Ayrton was a versatile yet underrated (by the public, not by his contemporary artists) painter, drawer and sculptor. In particular, he was drawn to Greek myths, not least by the story of the Minotaur, the fearsome half-man, half-bull creature.
In all Ayrton created no less than 90 works inspired by the Minotaur – you can still view his most famous sculpture of the beast at London Wall Place, in the heart of the City of London. On the wall of the guest house is a photograph of it, capturing the alienation and pain of a fantastical creature caught between the divine, animal and human worlds.
We didn’t avail ourselves of the enticing hot-tub on the veranda, nor did we quite have the energy this time for the tennis court which is also available for guests but instead enjoyed the a rare treat of sitting quietly and peacefully reading our books.
With the comfort of the house and garden, the availability of excellent farm walks near and far, and the sporting option, Toppesfield Vineyard has more than enough to keep you occupied. But if you wish to venture out into this attractive part of the Essex countryside there is much of interest right on your doorstep.
Castle Hedingham would be the number one option, surely, for those who like their history and their stately homes. It’s the most iconic site in the county, with its magnificently preserved Norman keep. But we had been before so instead, we made tracks to the picture-perfect village of Finchingfield, in its amphitheatre-like setting, for lunch and a stroll.
Life is full of curious coincidences. Roger was in the middle of reading Robert Harris’s gripping new thriller ‘Act of Oblivion’, about a couple of Puritan ‘regicides’ (who had signed King Charles I’s death warrant) on the run from Charles II’s henchman in New England, America in the 1660s.
In the 1640s thousands of Puritans from East Anglia did make the same journey that Harris’s fictional characters took, and we had barely got past the doors of Finchingfield’s splendid Norman church, St John the Baptist, when there in front of us was a bronze plaque commemorating one of them! ‘In memory of Daniel Shed’, it read, ‘Baptized at Finchingfield, founder of New England about 1640. His descendants in America have restored in this church the ancient Angelus bell to the glory of God’.

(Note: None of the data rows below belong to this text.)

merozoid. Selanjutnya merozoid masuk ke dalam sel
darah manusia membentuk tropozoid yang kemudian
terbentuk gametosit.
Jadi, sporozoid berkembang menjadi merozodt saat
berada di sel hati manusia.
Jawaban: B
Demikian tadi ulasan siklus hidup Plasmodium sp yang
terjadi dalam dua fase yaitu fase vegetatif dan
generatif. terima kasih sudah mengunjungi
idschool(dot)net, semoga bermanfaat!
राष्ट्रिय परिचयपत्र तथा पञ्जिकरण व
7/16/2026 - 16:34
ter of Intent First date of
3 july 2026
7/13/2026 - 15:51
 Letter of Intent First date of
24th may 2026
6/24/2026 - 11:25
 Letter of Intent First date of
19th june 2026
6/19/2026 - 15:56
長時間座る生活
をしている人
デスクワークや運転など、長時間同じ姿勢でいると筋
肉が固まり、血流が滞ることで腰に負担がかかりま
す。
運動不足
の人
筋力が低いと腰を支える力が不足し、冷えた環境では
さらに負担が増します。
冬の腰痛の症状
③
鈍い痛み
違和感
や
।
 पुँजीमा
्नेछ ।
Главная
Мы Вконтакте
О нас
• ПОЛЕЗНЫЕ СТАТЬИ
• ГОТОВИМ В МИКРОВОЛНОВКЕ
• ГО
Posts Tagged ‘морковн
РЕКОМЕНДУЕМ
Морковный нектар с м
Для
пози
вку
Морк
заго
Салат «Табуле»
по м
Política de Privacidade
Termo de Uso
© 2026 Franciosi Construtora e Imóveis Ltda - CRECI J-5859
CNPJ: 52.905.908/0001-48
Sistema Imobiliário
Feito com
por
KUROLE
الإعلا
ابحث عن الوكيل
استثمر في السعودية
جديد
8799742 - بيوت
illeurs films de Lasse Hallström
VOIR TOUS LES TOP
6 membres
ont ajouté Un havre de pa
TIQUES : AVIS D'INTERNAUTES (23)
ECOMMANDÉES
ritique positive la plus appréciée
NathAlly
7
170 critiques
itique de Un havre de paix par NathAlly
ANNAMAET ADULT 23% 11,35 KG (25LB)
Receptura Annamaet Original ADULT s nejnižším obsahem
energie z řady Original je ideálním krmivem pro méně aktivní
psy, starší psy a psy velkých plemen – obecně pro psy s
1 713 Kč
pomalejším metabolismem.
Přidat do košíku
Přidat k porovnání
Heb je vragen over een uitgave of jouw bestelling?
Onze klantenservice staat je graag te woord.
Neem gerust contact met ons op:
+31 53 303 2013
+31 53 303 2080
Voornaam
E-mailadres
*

The church – whose spire was blown down in Cromwell’s time – contained other historical gems, among them the beautifully constructed tomb chest and brasses of Sir John Berners and his wife Elizabeth, in the chapel that bore the knight’s name. You had to peer closely but near the head of Sir John was inscribed the figure of a little monkey, in memory of the animal whose screeches saved the life of Sir John’s son when his house caught fire and was destroyed.

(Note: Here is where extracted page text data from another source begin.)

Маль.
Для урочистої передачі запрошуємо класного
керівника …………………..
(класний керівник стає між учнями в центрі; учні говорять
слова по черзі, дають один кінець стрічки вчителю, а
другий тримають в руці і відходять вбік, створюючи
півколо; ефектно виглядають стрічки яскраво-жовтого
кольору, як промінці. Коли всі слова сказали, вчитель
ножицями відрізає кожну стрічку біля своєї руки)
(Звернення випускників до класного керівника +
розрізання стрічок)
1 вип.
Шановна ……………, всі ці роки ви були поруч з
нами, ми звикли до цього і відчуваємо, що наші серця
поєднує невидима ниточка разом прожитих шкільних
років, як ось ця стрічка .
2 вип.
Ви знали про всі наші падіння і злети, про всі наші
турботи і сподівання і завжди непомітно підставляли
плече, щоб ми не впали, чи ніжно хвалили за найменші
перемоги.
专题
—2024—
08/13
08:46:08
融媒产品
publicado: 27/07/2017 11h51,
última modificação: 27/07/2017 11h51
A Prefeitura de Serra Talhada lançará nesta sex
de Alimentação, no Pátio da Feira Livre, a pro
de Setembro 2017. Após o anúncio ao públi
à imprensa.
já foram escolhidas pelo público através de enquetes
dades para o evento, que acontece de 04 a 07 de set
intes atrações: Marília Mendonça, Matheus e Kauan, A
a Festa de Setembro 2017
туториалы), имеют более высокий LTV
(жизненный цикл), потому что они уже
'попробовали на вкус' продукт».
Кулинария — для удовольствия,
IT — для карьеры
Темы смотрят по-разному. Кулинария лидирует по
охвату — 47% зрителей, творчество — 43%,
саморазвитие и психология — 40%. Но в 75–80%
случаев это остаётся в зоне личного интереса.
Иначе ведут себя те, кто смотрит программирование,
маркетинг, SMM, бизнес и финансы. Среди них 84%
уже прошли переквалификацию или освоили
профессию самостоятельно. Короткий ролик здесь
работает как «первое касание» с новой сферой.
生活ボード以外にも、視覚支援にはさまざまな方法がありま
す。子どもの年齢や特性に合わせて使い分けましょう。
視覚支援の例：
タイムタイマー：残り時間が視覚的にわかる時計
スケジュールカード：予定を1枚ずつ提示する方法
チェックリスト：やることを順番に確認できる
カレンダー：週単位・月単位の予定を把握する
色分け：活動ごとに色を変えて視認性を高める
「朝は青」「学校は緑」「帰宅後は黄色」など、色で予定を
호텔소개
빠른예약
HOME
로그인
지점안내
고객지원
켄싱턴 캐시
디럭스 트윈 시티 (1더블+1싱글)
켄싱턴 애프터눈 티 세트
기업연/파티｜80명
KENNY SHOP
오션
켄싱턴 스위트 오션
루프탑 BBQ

Leaving the church a walk on the footpath took us past Finchingfield’s back gardens and threw up an extraordinary sight in one of them – that of a fully intact post mill, dating back to 1756, a superb example of the millwright’s craft of that time.

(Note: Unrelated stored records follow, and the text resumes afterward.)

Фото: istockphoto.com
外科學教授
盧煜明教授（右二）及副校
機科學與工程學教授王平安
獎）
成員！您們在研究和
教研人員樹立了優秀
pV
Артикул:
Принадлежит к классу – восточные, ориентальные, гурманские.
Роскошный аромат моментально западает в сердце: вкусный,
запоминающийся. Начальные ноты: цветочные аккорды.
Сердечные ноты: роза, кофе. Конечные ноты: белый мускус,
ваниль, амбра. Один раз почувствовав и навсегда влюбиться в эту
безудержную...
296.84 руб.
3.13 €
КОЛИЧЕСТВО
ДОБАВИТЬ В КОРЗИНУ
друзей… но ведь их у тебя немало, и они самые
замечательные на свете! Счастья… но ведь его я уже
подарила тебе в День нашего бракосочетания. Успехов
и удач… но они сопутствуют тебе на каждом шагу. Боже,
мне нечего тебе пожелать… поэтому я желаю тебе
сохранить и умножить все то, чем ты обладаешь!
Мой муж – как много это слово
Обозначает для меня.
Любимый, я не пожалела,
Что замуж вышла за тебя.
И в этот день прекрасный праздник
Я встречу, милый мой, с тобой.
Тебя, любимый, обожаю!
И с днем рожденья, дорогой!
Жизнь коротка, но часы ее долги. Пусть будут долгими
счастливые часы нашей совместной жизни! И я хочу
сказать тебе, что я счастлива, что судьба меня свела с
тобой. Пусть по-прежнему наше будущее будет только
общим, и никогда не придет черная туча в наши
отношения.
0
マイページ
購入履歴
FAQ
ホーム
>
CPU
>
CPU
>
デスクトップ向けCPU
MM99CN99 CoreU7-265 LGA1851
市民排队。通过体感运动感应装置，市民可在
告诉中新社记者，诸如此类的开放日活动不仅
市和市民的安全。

Dining at Toppesfield and the White Hart
The Toppesfield house has an excellent kitchen so the temptation is to rustle up something simple – or order a takeaway – and settle back with a glass of Bacchus in front of the enormous TV screen, the biggest we had encountered outside of a cinema. So we had our own night at the movies, enjoying two episodes of The Crown on Netflix – an apposite choice, it seemed, just days after the Queen’s death.
But of course, there are some quality pubs and restaurants close by, and for the other of our two nights, we headed for the White Hart at Great Yeldham. This characterful 15th-century coaching inn, complete with traditional wooden beams and open fireplaces, has friendly and attentive staff and, just as importantly, a menu full of enticing dishes. Goats cheese croquettes, roasted duck breast with bacon and cabbage, and strawberry cheesecake was just the job at the end of a busy, entertaining day.
The following morning we bade farewell to our hosts – and their friendly animals – who had looked after us so well and wended our way home. We live just a 25-minute drive from Toppesfield, but for those two days at the vineyard, we had been transported into a delightful other world.